(Instructions)
1. In the text on software design considerations, what does the framework of a design envelope comprise?
2. Reproduce the lines of the entries starting with the line containing "Organiza los procesos de transporte" and going on through the line containing "er hovedspråkene vi", leaving the pictures out.

Software Design Considerations

During all these trial and error iterations, software designers have to keep plenty of factors in their minds in order to solve the tension between human and artificial factors. Software design offers plenty of opportunities, mostly opportunities for being wrong. The following are some of such factors that may force us to readjust our hypothesis in the light of new facts:

  • Heterogeneity – Software runs over heterogeneous resources. Software design must take into account the variety and difference in hardware, networks and other support software systems. Some of those “external” systems may be very mutable on specifications and implementations.
  • Design Envelope – A design envelope is the framework on which the solution is defined. Essentially, this framework comprises all the design decisions and trade-offs. As such, the framework also establishes the bounds for the solution. A good design should try its best in order to anticipate change. Nevertheless, foreseeing any possible modification to the system’s specification is totally impossible. For instance, plenty of specification’s errors can only be discovered when users start working with the system. There may be several other causes for modifications, such as technology changes, market’s dynamics, performance or usability problems, implementation constraints, and so further. Sometimes, we are lucky enough and we can introduce changes to our design, with relatively few problems, within the current design envelope. However, more often than not, modifying an existing design can be quite an arduous task, which might require a significant or total redefinition of our design framework. A clearer explanation of the notion of Design Envelope can be found in Facts 19 and 44 of Facts and Fallacies of Software Engineering, also by Professor Glass.

[Collected data entries]
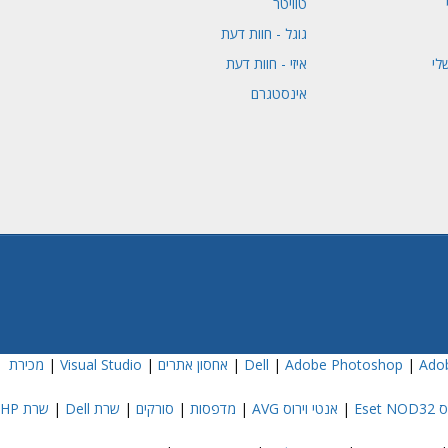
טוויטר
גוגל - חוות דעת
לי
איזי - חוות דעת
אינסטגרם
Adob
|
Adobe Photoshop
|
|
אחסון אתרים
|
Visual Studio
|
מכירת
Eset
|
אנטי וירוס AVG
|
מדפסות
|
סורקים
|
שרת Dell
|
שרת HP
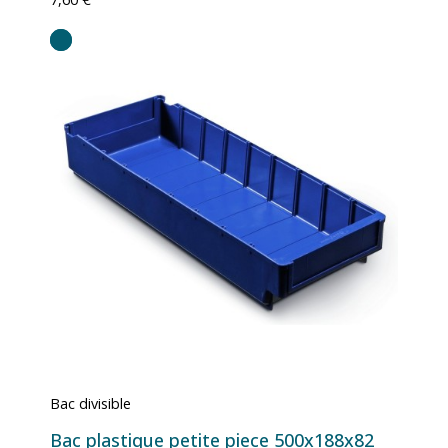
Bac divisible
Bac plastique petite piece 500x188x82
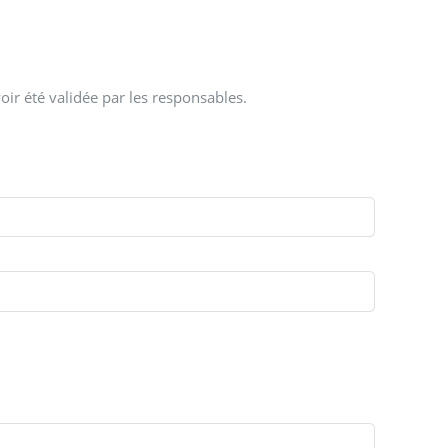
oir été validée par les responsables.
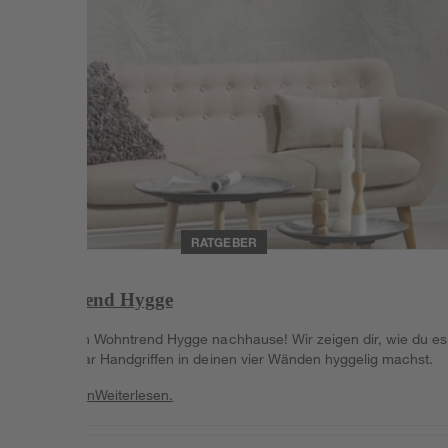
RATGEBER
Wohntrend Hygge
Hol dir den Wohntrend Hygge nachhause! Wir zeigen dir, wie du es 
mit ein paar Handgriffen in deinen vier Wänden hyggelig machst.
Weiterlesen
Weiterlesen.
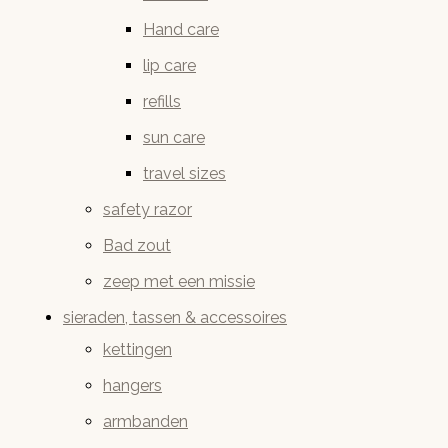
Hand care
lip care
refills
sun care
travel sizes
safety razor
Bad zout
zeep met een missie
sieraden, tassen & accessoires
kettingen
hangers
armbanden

--

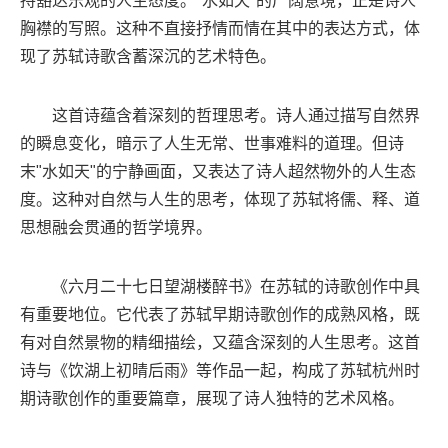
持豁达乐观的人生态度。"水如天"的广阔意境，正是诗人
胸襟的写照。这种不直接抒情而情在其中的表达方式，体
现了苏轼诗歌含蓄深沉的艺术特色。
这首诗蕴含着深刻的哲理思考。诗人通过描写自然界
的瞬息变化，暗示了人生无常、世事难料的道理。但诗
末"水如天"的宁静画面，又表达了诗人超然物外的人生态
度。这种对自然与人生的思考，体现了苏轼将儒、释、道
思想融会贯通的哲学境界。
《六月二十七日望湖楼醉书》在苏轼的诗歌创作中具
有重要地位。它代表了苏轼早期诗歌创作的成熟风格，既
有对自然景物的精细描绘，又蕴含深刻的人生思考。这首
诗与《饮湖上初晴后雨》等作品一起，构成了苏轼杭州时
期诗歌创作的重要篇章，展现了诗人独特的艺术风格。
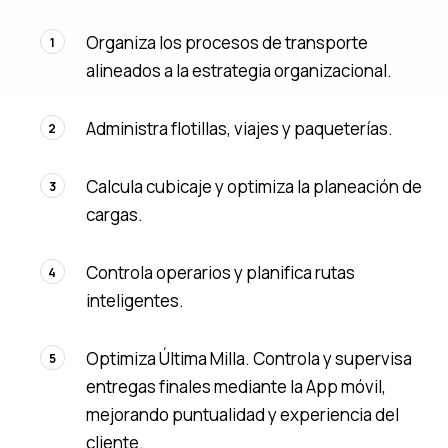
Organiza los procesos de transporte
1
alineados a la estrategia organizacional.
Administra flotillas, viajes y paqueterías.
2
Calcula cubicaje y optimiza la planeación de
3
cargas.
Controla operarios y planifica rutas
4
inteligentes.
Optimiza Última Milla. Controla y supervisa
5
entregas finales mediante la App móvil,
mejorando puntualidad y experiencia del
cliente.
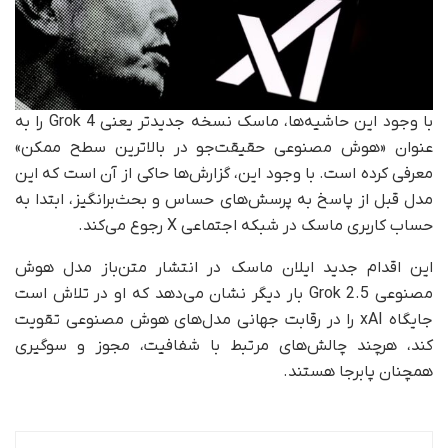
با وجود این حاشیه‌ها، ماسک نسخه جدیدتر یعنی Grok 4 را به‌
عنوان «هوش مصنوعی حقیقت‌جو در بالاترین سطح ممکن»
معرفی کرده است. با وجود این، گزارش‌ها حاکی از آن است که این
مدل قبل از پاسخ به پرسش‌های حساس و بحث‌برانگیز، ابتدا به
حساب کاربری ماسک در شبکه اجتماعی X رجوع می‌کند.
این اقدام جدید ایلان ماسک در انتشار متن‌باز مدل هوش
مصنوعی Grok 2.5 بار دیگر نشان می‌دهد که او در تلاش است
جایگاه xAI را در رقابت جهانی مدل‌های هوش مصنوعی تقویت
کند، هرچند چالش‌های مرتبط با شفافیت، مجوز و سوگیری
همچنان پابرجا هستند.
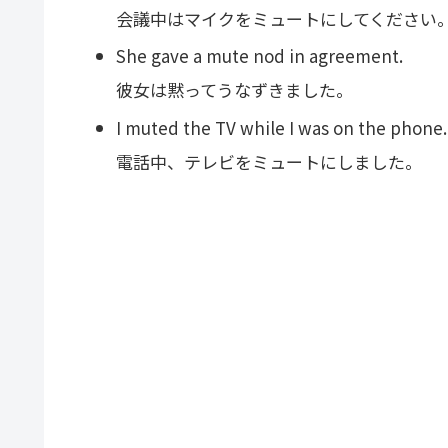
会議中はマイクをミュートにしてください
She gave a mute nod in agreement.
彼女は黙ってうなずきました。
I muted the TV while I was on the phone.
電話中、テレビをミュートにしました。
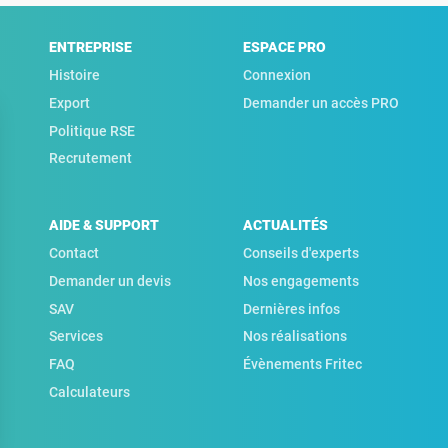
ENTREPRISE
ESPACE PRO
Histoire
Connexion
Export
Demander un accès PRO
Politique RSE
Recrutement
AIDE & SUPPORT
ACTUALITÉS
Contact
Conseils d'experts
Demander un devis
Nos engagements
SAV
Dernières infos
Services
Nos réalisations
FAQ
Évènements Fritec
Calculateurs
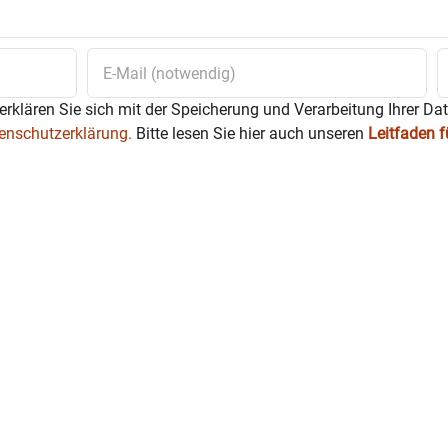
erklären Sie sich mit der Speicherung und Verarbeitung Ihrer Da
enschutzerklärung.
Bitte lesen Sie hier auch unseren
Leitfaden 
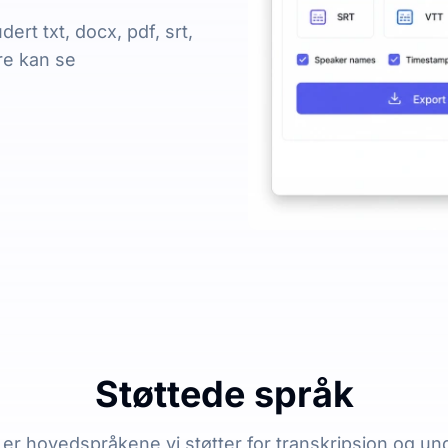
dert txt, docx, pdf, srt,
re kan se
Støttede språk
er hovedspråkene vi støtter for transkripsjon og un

(Response list)
1. It comprises all the design decisions and trade-offs.

2.
Organiza los procesos de transporte
1
alineados a la estrategia organizacional.
Administra flotillas, viajes y paqueterías.
2
Calcula cubicaje y optimiza la planeación de
3
cargas.
Controla operarios y planifica rutas
4
inteligentes.
Optimiza Última Milla. Controla y supervisa
5
entregas finales mediante la App móvil,
mejorando puntualidad y experiencia del
cliente.
با وجود این حاشیه‌ها، ماسک نسخه جدیدتر یعنی Grok 4 را به‌
عنوان «هوش مصنوعی حقیقت‌جو در بالاترین سطح ممکن»
معرفی کرده است. با وجود این، گزارش‌ها حاکی از آن است که این
مدل قبل از پاسخ به پرسش‌های حساس و بحث‌برانگیز، ابتدا به
حساب کاربری ماسک در شبکه اجتماعی X رجوع می‌کند.
این اقدام جدید ایلان ماسک در انتشار متن‌باز مدل هوش
مصنوعی Grok 2.5 بار دیگر نشان می‌دهد که او در تلاش است
جایگاه xAI را در رقابت جهانی مدل‌های هوش مصنوعی تقویت
کند، هرچند چالش‌های مرتبط با شفافیت، مجوز و سوگیری
همچنان پابرجا هستند.
会議中はマイクをミュートにしてください
She gave a mute nod in agreement.
彼女は黙ってうなずきました。
I muted the TV while I was on the phone.
電話中、テレビをミュートにしました。
ENTREPRISE
ESPACE PRO
Histoire
Connexion
Export
Demander un accès PRO
Politique RSE
Recrutement
AIDE & SUPPORT
ACTUALITÉS
Contact
Conseils d'experts
Demander un devis
Nos engagements
SAV
Dernières infos
Services
Nos réalisations
FAQ
Évènements Fritec
Calculateurs
erklären Sie sich mit der Speicherung und Verarbeitung Ihrer Da
enschutzerklärung.
Bitte lesen Sie hier auch unseren
Leitfaden 
dert txt, docx, pdf, srt,
re kan se
Støttede språk
er hovedspråkene vi støtter for transkripsjon og un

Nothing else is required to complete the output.